As the financial year draws to a close, the Indian IT sector is under intense scrutiny, with Infosys’ fourth-quarter (Q4) results for FY25 taking center stage. This announcement comes on the heels of TCS and Wipro, two of its major competitors, reporting figures that have fallen short of market expectations, casting a shadow over the industry’s performance in a challenging global economic climate. Investors and analysts alike are keenly awaiting Infosys’ results, scheduled to be released later today around 3:45 PM IST, to gauge the true extent of the headwinds and understand the strategies being employed by the country’s second-largest IT services provider.
The performance of TCS and Wipro has already indicated a slowdown in growth and increasing pressure on margins within the IT sector. TCS reported a marginal year-on-year (YoY) decline in net profit, while Wipro’s revenue growth was weaker than anticipated, accompanied by a muted outlook for the upcoming quarter. These results have heightened concerns about the overall health of the sector, which is facing a complex interplay of macroeconomic factors, including potential impacts from global trade tariffs, particularly those involving the US, and cautious spending by clients in key geographies like North America and Europe. Â
Against this backdrop, the market is bracing for Infosys’ Q4FY25 results. Several key aspects are expected to be under close observation:
Revenue Growth: Analysts predict a YoY revenue growth for Infosys in the range of 9-11%. However, sequential growth (QoQ) is expected to be muted, with some even anticipating a slight decline in constant currency terms. This slowdown is attributed to seasonal weakness in demand, lower billing days in the quarter, and a normalization of third-party sales, which contribute to the topline. The focus will be on whether Infosys can maintain its organic growth momentum amidst these challenges.
Net Profit and Margins: The bottom line is where the impact of wage hikes and other cost pressures is likely to be most visible. Estimates suggest a potential 15-18% YoY decline in net profit for Infosys. Sequentially, a drop of around 2-5% is anticipated. The Earnings Before Interest and Taxes (EBIT) margin is also expected to contract, possibly by 60-100 basis points QoQ, primarily due to wage revisions for junior employees and increased visa costs.
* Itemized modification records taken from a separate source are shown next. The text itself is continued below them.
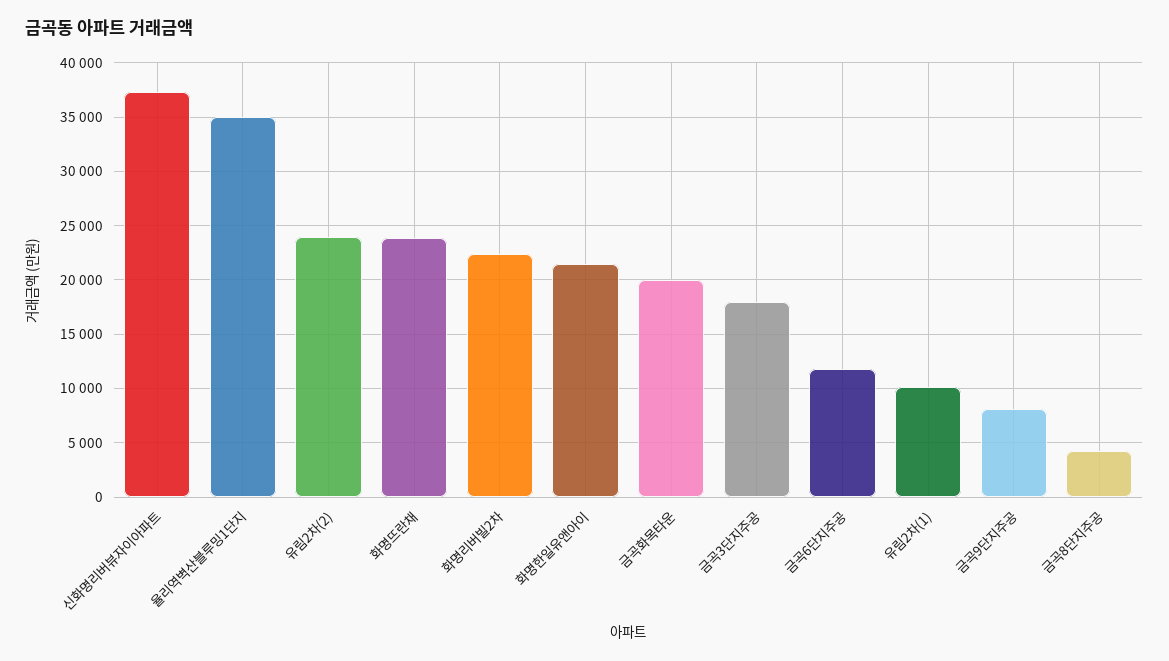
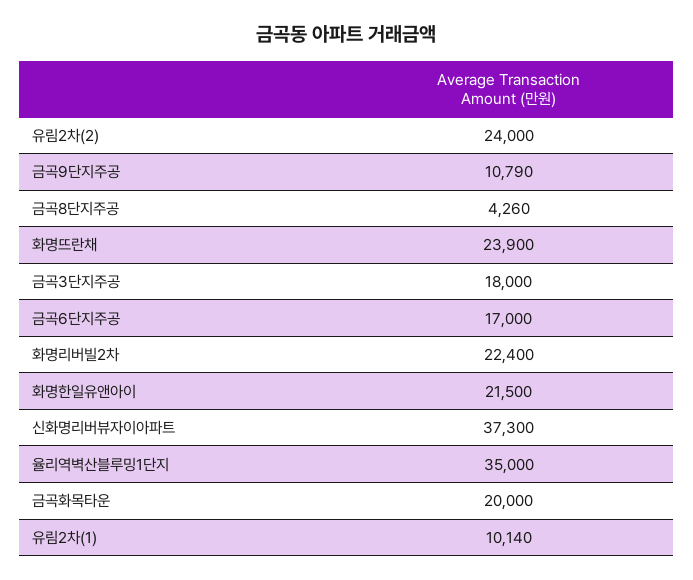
  {
    "신화명리버뷰자이아파트": 37300,
    "율리역벽산블루밍1단지": 35000,
    "유림2차(2)": 24000,
    "화명뜨란채": 23900,
    "화명리버빌2차": 22400,
    "화명한일유앤아이": 21500,
    "금곡화목타운": 20000,
    "금곡3단지주공": 18000,
-   "금곡6단지주공": 12000,
+   "금곡6단지주공": 17000,
    "유림2차(1)": 10140,
-   "금곡9단지주공": 8000,
+   "금곡9단지주공": 10790,
    "금곡8단지주공": 4260
  }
Investors will be looking for any offsetting factors, such as cost optimization measures or favorable currency movements, that might have mitigated these pressures.
FY26 Guidance: Perhaps the most crucial element of Infosys’ Q4 results will be its revenue growth and margin guidance for the upcoming financial year 2026. Given the prevailing global uncertainties and the cautious outlook from its peers, the market expects a muted guidance from Infosys, potentially in the range of 1-5% in constant currency terms for revenue growth, with EBIT margins likely to be maintained within the 20-22% band. The management’s commentary on the demand environment, particularly in the BFSI (Banking, Financial Services and Insurance) vertical, and their assessment of discretionary spending trends will be critical.
Deal Wins and Pipeline: The Total Contract Value (TCV) of new deal wins during Q4 will be another key indicator of future growth. While the deal pipeline is reported to be healthy, the pace of closures has been a concern due to slower decision-making by clients. Investors will be keen to see if Infosys has managed to secure significant deals and if the ramp-up of previously won large deals is progressing as expected. The Annual Contract Value (ACV) will also be closely watched.
Impact of Global Factors: The return of Donald Trump to the US presidency and the potential for new import duties have introduced an element of uncertainty for IT firms that heavily rely on the US market. Analysts will be looking for any commentary from Infosys’ management on how these geopolitical and economic factors might impact their business and future outlook.
Dividend Announcement: Alongside the financial results, the Infosys board is also expected to consider and announce a final dividend for FY25, which will be of significant interest to investors.
Operational Efficiency: The market will also be tracking the company’s efforts in areas like cost takeout initiatives, employee utilization rates, and the impact of programs like ‘Project Maximus’ aimed at enhancing operational efficiencies.
In the lead-up to the results, Infosys’ share price has reflected the cautious sentiment, with the stock trading lower. This indicates that the market has already factored in some of the anticipated headwinds and is now waiting for concrete numbers and future guidance from the company.
The Q4 results of Infosys will not only provide a snapshot of the company’s performance in the final quarter of FY25 but will also offer crucial insights into the near-term prospects of the broader Indian IT services industry. In a landscape marked by global economic uncertainties and evolving client priorities, Infosys’ strategy and outlook will be closely analyzed for signals of resilience and future growth drivers.